Lawmakers recognized the importance of stability in a child’s life by strengthening the possibility of
kinship placement. Now, the Department and Courts may consider as a caregiver a person who
has a longstanding and significant relationship with the child’s family. Courts are required to ask
the child and the parent(s) about the identity of someone who may be considered as a caregiver in
lieu of placement in the foster system. Children will also be heard, as judges must ask them about
relationships in their lives at each permanency hearing. And Courts are now required to educate
kinship caregivers of ways to receive additional resources to help them provide for the placed
children.
Pregnant and parenting foster youth were not forgotten and will receive information about ways to
keep their own child(ren) safe and promote healthy attachment, child development, and maternal
health if they cannot or do not participate in Project Helping through Intervention and Prevention
(HIP) (a voluntary program).
Schools will have more responsibilities as well to help abused children through mandatory training
for public school employees to address prevention of sexual abuse, sex trafficking and other
maltreatment of children. Additional trauma-informed approaches will be integrated into schools,
but more needs to be done to prevent Adverse Childhood Experiences (“ACE”) and develop services to assist children to heal. H.B. 4183, which did not pass, would have implemented a statewide collaborative effort for communities and resources to address ACE.
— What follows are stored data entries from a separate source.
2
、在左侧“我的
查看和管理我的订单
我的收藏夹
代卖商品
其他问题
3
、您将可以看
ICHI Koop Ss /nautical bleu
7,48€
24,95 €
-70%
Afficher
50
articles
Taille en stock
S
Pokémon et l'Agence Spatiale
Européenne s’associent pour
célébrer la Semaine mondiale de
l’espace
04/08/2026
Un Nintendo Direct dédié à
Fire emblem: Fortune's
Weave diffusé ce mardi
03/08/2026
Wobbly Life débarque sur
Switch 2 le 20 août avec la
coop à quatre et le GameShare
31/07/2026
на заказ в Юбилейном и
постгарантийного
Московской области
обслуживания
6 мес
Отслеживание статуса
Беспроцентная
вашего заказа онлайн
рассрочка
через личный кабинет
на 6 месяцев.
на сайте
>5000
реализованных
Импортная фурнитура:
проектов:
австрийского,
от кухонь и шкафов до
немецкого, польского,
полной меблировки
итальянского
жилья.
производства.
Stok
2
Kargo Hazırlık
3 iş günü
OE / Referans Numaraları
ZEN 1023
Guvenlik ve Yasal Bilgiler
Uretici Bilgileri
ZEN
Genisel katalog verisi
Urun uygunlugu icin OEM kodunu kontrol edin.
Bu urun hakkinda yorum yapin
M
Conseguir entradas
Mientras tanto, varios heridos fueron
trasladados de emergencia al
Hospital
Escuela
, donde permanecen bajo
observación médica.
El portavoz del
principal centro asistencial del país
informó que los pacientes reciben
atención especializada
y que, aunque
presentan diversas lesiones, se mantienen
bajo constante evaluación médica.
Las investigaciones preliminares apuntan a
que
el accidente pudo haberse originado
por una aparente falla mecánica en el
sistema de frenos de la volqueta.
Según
Funding is always an issue for the state when providing protection for children. This lack of focus of
lawmakers included feeble attempts to meet the upcoming federal Family First Prevention Act
funding deadlines. Fortunately, S.B. 355 passed which calls for the Department to develop a
strategic plan for implementing previous programs in order to comply with FFPA.
The League issued six Action Alerts on Medicaid expansion and additional months of Medicaid
coverage for children. These alerts were among the most popular with our members and
supporters, generating more than 13,500 emails to legislators. However, only one of the bills, HB 744 giving 12 months of Medicaid coverage for new mothers, passed the House but was not voted on by the Senate.